What excites me about this workflow is how it accommodates mobility. I often find myself editing in transit—on the subway, walking through airports, or sitting in cafés, engaged in a fluid creative dialogue between analog marks and digital alchemy. This rhythm says something larger about contemporary creativity and our emerging relationship with tools in this technological renaissance. We carry powerful studios in our pockets, and the line between artist and interface becomes increasingly blurred. These works are evidence of that evolution, a set of portraits not just of subjects, but of process itself.

Altogether, this series stands as a visual meditation on transformation of media, memory, and method. What began as tactile marks or sculptural forms evolved through digital touch-points into layered visual stories, each piece a hybrid echo of both hand and machine. The portraits reveal not only imagined characters or archetypes, but also my own evolving language as an artist navigating the space between traditional practice and emergent technology. In sharing these works now, I’m not only documenting a timeline of experimentation but also inviting others to see how accessible and open this kind of creative flow can be.

The archive expands, and with it, the conversation continues.

 

LETS MAKE SOME ART!

STUDENT PROJECT: “Analog to Digital – Portrait Filters & Forms”

  1. Create a portrait-based drawing, collage, sculpture maquette, or even a quick sketch (physical or digital).

  2. Document it with a photo using your phone.
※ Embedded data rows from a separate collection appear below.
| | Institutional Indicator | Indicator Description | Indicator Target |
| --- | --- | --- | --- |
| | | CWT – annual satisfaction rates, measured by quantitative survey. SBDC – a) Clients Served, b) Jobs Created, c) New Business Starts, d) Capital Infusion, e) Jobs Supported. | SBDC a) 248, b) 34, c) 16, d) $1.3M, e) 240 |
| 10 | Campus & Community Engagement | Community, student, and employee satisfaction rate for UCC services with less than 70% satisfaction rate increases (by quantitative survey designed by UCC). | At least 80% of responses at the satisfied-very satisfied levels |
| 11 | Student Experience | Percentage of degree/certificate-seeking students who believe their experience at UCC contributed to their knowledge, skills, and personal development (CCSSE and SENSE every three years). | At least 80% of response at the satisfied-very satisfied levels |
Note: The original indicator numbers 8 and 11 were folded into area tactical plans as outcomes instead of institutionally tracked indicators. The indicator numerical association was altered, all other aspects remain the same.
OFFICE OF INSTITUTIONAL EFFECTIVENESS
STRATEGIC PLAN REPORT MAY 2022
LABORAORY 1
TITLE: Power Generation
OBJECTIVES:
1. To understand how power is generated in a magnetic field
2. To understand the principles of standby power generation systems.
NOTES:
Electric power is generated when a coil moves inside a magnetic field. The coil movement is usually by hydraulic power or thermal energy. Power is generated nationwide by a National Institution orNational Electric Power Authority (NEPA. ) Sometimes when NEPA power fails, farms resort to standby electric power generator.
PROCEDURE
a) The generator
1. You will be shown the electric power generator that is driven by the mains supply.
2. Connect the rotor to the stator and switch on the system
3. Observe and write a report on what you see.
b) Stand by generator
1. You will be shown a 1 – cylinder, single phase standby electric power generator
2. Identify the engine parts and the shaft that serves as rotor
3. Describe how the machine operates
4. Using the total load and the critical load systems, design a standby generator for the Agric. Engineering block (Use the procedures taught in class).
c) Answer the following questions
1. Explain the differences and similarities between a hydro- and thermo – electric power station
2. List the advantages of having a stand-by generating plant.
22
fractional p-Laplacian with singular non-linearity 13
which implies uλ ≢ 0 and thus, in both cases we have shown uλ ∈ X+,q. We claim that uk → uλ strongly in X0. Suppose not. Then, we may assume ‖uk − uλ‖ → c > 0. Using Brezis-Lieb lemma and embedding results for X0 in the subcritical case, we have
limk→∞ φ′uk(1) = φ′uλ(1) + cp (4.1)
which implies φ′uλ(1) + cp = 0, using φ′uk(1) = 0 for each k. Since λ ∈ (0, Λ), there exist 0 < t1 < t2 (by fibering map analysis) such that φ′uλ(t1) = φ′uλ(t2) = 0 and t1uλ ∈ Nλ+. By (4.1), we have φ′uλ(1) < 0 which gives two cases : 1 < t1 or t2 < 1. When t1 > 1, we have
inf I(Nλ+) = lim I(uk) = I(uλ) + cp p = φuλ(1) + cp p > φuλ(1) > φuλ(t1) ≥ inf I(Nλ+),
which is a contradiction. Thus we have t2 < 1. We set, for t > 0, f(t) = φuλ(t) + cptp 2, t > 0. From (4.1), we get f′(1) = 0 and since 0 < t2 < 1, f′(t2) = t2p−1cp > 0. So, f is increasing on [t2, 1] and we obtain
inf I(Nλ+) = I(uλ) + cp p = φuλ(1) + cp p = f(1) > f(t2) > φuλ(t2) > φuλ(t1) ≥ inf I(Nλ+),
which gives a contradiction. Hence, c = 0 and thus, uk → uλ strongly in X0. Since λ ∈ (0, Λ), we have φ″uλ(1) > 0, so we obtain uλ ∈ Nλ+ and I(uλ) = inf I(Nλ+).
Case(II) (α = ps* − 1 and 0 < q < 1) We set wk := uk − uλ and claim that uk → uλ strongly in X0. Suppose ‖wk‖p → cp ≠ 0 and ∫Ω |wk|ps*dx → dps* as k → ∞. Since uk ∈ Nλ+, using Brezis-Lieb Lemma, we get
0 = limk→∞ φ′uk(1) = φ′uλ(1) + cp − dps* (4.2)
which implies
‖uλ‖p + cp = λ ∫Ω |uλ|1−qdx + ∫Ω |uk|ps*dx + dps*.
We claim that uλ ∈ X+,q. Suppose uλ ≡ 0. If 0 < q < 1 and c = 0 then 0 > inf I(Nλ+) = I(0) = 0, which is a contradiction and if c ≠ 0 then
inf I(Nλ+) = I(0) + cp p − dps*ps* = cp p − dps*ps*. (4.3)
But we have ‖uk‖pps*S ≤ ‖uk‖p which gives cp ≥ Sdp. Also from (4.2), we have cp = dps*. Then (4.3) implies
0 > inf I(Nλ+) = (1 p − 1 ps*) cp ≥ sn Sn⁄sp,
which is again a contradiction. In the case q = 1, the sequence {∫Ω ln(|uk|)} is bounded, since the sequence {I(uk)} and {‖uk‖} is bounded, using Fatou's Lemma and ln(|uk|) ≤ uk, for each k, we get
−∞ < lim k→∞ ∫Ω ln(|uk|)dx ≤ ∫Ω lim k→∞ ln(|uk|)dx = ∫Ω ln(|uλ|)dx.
  3. Transform the image by running it through at least three different mobile apps or software tools (e.g., Glitché, Procreate, Snapseed, Adobe Fresco, Illustrator, Photoshop, etc.).

  4. Layer, bend, glitch, filter, remix — play with form, color, and abstraction. Push it far.

  5. Present your final image along with a short paragraph describing your process and what surprised you along the way.

  6. Publish your work on a class blog (or otherness) and share the URL in the comments section!

Bonus: Compare your original and final image side by side in the same post to show your transformation pipeline.